Sesuatu kemudian terlintas di benak Wendy, dan dia tampak percaya diri. "Ibu, aku akan menunjukkan jalannya."
Wendy memimpin Grace ke atas. Ini adalah Manor Montgomery. Bahkan Ryan jarang tinggal di sini. Grace pernah ke sini sebelumnya, tetapi tidak pernah untuk menginap semalaman.
"Aku tidak mengerti kenapa ayahku bersikeras kamu menikah dengan Ryan. Kamu tidak ada apa-apanya dibandingkan Kelly. Kamu begitu tidak menarik. Ryan pasti malu bersamamu!" Wendy mengeluh.
Orang-orang sudah pernah memanggil Grace jelek sebelum Wendy; itu bukan hal baru, dan Grace tidak peduli sedikit pun. Lagipula, penampilannya yang sekarang memang disengaja.
Grace menatap Wendy dengan tatapan menantang dan berkata, "Kalau kamu tidak suka padaku, coba bujuk Patrick untuk membujuk Ryan agar tidak menikahiku. Kalau tidak, kalau aku jadi istri Ryan, kamu yang bakal sial."

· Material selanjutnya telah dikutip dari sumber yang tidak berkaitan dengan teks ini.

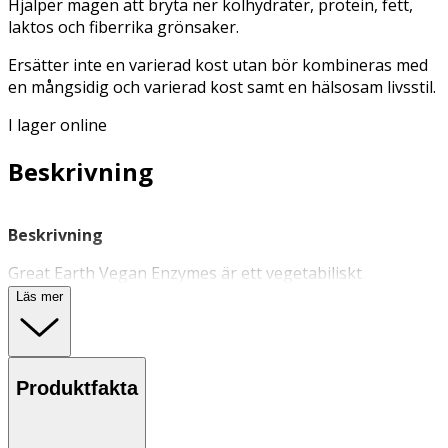
Hjälper magen att bryta ner kolhydrater, protein, fett,
laktos och fiberrika grönsaker.
Ersätter inte en varierad kost utan bör kombineras med
en mångsidig och varierad kost samt en hälsosam livsstil.
I lager online
Beskrivning
Beskrivning
Great Earth Vegan Enzymes är ett vegetabiliskt
kosttillskott med
matsmältningsenzymer
.
Läs mer
Måltidsenzymer hjälper magen att bryta ner kolhydrater,
protein, fett, laktos och fiberrika grönsaker.
Användning & Dosering
Produktfakta
- 1 kapsel dagligen i samband med dagens största måltid.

Wendy sangat marah. Matanya menatap tajam ke arah Grace dengan penuh kemarahan. Dalam pikirannya, Wendy merencanakan, 'Tunggu saja bagaimana aku akan menghadapimu!'
Patrick telah memperingatkan Wendy untuk tidak menyinggung Xavier. Status Xavier sangat bergengsi sehingga bahkan Patrick memperlakukannya dengan sangat hormat. Tapi jika Grace berhasil menyinggung Xavier, bukan hanya Xavier yang akan menuntutnya; Patrick juga akan.
Wendy mengarahkan Grace ke sebuah kamar. "Ini kamarmu malam ini, masuk saja."
Namun ini bukan kamar Ryan; ini disiapkan untuk Xavier menginap malam itu. Jika Grace masuk, dia pasti akan berhadapan dengan Xavier, dan Xavier pasti akan kesal. Wendy hampir bisa membayangkan adegan itu terjadi.
Grace, yang belum pernah ke sini, tidak menyadari ini bukan kamar Ryan. Demi sopan santun, dia mengangkat tangannya, bermaksud mengetuk pintu.
Namun, Wendy membuka pintu dengan tiba-tiba dan mendorong Grace masuk.